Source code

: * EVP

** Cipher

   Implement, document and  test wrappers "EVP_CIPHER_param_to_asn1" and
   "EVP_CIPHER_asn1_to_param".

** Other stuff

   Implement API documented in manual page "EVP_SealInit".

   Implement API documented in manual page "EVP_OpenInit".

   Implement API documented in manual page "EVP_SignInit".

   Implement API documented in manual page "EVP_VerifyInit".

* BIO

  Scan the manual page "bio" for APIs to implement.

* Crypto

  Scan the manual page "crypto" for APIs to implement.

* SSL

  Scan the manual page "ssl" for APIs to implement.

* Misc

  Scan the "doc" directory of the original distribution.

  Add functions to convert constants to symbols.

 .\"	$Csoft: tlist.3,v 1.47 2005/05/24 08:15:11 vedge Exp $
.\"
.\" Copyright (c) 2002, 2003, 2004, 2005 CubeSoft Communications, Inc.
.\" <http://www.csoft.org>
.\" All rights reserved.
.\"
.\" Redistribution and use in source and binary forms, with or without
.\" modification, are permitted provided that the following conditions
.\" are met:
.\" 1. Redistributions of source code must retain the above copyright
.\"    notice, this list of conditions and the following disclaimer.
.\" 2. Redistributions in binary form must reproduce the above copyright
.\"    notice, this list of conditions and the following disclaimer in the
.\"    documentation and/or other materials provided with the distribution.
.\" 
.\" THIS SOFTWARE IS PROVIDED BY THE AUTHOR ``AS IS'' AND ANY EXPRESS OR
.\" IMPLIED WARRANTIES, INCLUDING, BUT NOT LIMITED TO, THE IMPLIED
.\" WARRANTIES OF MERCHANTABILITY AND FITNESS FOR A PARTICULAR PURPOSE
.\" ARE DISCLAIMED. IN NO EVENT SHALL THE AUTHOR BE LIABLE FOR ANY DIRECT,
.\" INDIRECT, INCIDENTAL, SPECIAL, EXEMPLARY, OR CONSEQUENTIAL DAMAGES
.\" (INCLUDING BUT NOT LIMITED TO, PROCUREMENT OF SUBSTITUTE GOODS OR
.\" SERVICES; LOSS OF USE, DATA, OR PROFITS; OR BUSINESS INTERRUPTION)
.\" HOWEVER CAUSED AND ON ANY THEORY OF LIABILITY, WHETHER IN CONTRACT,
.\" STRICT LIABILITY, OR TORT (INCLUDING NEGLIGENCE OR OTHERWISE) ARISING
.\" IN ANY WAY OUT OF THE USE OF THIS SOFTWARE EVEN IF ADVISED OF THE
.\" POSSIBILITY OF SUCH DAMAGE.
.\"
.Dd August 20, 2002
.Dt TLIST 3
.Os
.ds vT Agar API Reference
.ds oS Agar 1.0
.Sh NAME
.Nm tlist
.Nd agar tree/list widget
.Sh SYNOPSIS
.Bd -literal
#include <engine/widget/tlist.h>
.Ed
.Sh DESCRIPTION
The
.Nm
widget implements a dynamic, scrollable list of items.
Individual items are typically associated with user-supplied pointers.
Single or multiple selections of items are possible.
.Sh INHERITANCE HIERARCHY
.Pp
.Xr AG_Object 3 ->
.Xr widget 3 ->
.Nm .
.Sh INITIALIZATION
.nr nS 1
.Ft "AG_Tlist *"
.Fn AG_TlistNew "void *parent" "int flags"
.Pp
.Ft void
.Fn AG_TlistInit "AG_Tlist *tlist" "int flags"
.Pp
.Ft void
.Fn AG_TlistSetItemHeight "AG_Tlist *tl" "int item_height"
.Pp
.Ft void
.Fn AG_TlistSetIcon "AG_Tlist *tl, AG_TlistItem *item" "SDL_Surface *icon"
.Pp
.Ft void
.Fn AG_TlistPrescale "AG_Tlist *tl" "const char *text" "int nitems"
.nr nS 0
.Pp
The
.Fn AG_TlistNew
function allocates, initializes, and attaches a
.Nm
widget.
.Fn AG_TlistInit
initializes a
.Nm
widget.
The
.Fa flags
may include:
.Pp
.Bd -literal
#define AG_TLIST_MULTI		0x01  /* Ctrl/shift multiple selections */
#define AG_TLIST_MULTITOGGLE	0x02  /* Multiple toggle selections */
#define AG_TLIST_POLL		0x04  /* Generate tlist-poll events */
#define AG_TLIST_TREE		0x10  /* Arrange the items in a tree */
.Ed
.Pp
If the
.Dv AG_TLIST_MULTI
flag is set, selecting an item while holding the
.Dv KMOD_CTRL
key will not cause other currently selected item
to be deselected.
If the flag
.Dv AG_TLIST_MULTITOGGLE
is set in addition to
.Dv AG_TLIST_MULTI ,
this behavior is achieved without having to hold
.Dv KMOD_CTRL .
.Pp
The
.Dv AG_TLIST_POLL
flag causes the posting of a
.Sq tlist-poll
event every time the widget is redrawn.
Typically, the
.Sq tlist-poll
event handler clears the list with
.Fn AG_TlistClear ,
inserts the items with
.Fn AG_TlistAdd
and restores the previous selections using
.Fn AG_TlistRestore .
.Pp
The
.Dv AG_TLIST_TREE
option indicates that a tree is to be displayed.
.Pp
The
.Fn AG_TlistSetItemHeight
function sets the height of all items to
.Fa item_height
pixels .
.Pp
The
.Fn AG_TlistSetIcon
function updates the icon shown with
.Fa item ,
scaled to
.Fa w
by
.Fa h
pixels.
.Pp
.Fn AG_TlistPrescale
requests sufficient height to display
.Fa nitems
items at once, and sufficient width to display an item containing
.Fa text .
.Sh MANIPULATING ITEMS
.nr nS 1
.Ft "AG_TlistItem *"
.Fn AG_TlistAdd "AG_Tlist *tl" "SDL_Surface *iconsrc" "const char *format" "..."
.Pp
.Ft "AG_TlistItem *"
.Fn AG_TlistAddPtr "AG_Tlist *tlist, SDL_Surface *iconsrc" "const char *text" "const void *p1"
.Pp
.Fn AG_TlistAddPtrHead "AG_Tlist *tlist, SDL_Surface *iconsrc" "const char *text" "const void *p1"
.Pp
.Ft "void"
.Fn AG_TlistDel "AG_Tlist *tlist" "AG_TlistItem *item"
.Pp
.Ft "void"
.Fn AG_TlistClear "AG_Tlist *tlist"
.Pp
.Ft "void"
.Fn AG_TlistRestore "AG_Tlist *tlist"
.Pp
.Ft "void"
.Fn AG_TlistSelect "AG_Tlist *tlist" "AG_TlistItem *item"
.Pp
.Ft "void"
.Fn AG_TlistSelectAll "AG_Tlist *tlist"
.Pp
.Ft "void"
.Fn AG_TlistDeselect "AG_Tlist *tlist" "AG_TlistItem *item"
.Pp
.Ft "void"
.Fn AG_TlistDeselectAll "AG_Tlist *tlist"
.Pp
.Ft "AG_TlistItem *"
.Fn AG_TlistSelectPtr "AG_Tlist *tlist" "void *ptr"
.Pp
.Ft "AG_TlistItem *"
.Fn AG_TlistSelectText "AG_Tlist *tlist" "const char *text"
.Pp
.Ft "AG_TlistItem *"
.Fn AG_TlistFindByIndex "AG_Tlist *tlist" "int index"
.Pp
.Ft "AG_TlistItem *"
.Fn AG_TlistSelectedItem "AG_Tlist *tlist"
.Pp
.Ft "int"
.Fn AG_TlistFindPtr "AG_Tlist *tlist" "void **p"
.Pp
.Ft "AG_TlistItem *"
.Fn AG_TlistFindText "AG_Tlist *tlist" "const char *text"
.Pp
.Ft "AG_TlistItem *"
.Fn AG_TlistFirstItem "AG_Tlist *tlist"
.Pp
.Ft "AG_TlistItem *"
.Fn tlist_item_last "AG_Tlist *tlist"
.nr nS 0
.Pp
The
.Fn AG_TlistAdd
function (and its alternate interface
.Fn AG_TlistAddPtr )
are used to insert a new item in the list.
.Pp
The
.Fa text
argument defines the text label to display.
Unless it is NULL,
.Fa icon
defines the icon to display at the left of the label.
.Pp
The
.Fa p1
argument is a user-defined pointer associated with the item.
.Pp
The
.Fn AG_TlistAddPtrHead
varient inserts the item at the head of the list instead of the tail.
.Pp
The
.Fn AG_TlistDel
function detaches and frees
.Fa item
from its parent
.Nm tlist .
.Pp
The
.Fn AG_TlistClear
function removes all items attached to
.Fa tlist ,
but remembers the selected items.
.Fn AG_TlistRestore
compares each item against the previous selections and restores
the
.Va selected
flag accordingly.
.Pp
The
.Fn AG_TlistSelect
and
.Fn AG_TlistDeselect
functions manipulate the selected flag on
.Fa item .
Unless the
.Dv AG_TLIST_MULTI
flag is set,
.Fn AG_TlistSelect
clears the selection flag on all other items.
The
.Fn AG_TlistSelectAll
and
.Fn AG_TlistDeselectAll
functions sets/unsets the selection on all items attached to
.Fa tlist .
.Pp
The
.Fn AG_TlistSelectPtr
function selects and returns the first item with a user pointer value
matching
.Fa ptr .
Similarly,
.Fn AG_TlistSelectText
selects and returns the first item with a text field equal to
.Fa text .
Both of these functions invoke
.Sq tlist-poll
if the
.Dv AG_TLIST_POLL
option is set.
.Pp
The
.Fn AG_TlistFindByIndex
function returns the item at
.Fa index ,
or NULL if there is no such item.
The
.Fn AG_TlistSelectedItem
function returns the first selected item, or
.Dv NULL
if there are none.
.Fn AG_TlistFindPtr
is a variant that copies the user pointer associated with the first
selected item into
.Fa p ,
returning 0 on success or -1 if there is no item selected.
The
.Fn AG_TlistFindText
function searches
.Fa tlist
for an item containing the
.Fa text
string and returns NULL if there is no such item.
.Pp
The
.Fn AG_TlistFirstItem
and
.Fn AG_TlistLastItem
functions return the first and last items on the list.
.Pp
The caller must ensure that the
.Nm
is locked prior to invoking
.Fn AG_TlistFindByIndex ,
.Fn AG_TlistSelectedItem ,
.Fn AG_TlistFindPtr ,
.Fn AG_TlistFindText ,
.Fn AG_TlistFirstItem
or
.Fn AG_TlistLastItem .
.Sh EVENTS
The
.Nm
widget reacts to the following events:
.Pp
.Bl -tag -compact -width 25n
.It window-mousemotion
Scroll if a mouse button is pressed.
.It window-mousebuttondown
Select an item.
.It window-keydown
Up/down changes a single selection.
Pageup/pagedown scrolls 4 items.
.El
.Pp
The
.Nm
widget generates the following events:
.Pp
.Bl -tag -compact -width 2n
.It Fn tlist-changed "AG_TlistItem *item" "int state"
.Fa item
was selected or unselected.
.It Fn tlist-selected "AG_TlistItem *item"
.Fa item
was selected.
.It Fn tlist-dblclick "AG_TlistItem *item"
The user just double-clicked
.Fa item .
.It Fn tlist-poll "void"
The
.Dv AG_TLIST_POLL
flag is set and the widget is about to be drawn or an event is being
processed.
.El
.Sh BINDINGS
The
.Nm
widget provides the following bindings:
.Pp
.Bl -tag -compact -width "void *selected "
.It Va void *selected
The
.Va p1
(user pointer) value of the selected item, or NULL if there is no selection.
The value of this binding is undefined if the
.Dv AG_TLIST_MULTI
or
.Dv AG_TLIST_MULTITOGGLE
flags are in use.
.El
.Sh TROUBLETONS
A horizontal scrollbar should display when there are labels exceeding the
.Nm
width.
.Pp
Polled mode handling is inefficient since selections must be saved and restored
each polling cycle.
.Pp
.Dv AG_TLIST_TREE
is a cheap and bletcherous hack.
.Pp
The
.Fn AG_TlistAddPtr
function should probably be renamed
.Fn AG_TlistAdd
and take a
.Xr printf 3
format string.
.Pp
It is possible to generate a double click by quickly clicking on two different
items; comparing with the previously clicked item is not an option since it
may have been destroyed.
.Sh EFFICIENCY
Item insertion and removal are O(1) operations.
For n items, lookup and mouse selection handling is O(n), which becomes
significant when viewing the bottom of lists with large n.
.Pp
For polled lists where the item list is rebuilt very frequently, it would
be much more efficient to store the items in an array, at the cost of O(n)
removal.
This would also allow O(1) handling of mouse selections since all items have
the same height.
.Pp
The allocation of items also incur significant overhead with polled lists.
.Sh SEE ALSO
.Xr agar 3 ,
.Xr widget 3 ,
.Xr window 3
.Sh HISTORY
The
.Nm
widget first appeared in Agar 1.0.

——————————

What the task requires: Return each line from the data where the string "documented" can be found.

Result:
   Implement API documented in manual page "EVP_SealInit".
   Implement API documented in manual page "EVP_OpenInit".
   Implement API documented in manual page "EVP_SignInit".
   Implement API documented in manual page "EVP_VerifyInit".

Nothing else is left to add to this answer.